In November 2003, the Intermediary granted Hackensack a temporary adjustment to allow for some of the costs claimed by Hackensack for accommodating the displaced United residents in the fiscal year 1998. The Intermediary allotted 4.74 FTEs for Indirect Medical Education costs and 4.38 FTEs for Direct Graduate Medical Education costs. Hackensack appealed that temporary adjustment to the PRRB as well.

The PRRB held a hearing on February 28, 2006 and rendered its decision on December 3, 2006. The PRRB agreed with the Intermediary that the Agreement was not an “affiliation agreement” with respect to United under the HHS regulation, which allows members of an affiliated group to reallocate their aggregate FTEs. See 63 Fed. Reg. at 26341. That was because United was not a signatory to the Agreement and did not exist at the time the Agreement was entered into. United’s FTEs could thus not be reallocated to other hospitals. The PRRB therefore concluded that the Intermediary correctly denied Hackensack’s request for a permanent increase to its resident cap. The PRRB also found that, absent evidence to support any alternative method, the Intermediary’s temporary increase calculation was proper. On January 31, 2008, the CMS administrator notified Hackensack that the PRRB decision would not be further reviewed. The next day, Hackensack filed a complaint in the District Court for the District of New Jersey seeking additional Medicare payments that had been denied by the Intermediary.

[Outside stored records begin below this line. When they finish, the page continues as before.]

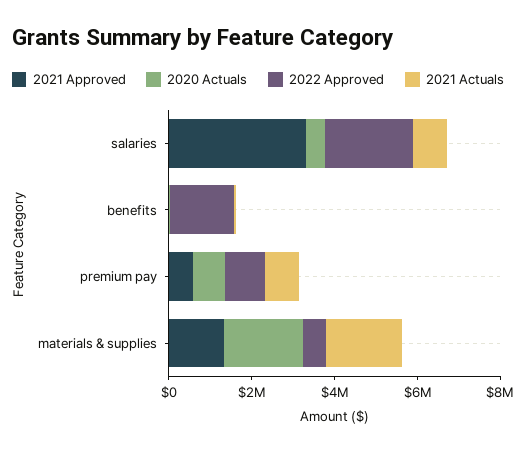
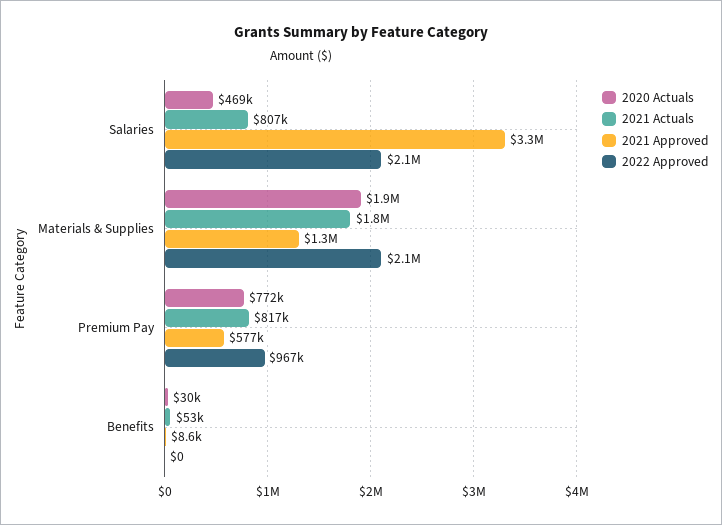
  {
    "2021 Approved": {
      "salaries": 3300000,
      "benefits": 8600,
      "premium pay": 577000,
      "materials & supplies": 1300000
    },
    "2020 Actuals": {
      "salaries": 469000,
      "benefits": 30000,
      "premium pay": 772000,
      "materials & supplies": 1900000
    },
    "2022 Approved": {
      "salaries": 2100000,
-     "benefits": 1500000,
+     "benefits": 0,
      "premium pay": 967000,
-     "materials & supplies": 500000
+     "materials & supplies": 2100000
    },
    "2021 Actuals": {
      "salaries": 807000,
      "benefits": 53000,
      "premium pay": 817000,
      "materials & supplies": 1800000
    }
  }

In the District Court, Hackensack moved for summary judgment that it was entitled to a permanent exception to its resident cap for Medicare payments, and that the methodology used to calculate the temporary increase to its reimbursement for the fiscal year 1998 was facially irrational. The Secretary moved for summary judgment affirming both of the PRRB’s decisions. The District Court, after considering all of the evidence presented to it as well as the statutory purpose of the resident cap, granted the Secretary’s motion for summary judgment and denied Hackensack’s. Hackensack timely appealed. We have jurisdiction pursuant to 28 U.S.C. § 1291.

II. DISCUSSION

Our standard of review of a grant of summary judgment is plenary. Gardner v. State Farm Fire & Cas. Co., 544 F.3d 553, 557 (3d Cir.2008). Under the Administrative Procedure Act, we may only set aside agency actions, findings, and conclusions that are “arbitrary, capricious, an abuse of discretion, or otherwise not in accordance with law” or “unsupported by substantial evidence.” 5 U.S.C. § 706(2)(A), (E). “Substantial evidence is ‘more than a mere scintilla. It means such relevant evidence as a reasonable mind might accept as adequate to support a conclusion.’” Mercy Home Health v. Leavitt, 436 F.3d 370, 380 (3d Cir.2006) (quoting Richardson v. Perales, 402 U.S. 389, 401, 91 S.Ct. 1420, 28 L.Ed.2d 842 (1971)).

*136 A. Permanent Exception to Hacken-sack’s Resident Cap

Hackensack argues that the District Court erred in affirming the PRRB’s denial of its permanent increase claim. Hack-ensack argues that the Secretary is not allowed to reduce the total number of residents being trained at an affiliated group of hospitals. Hackensack contends that under sections 4621 and 4623 of the Act, Congress simply intended to cap the number of residents, not to cut residents from existing programs.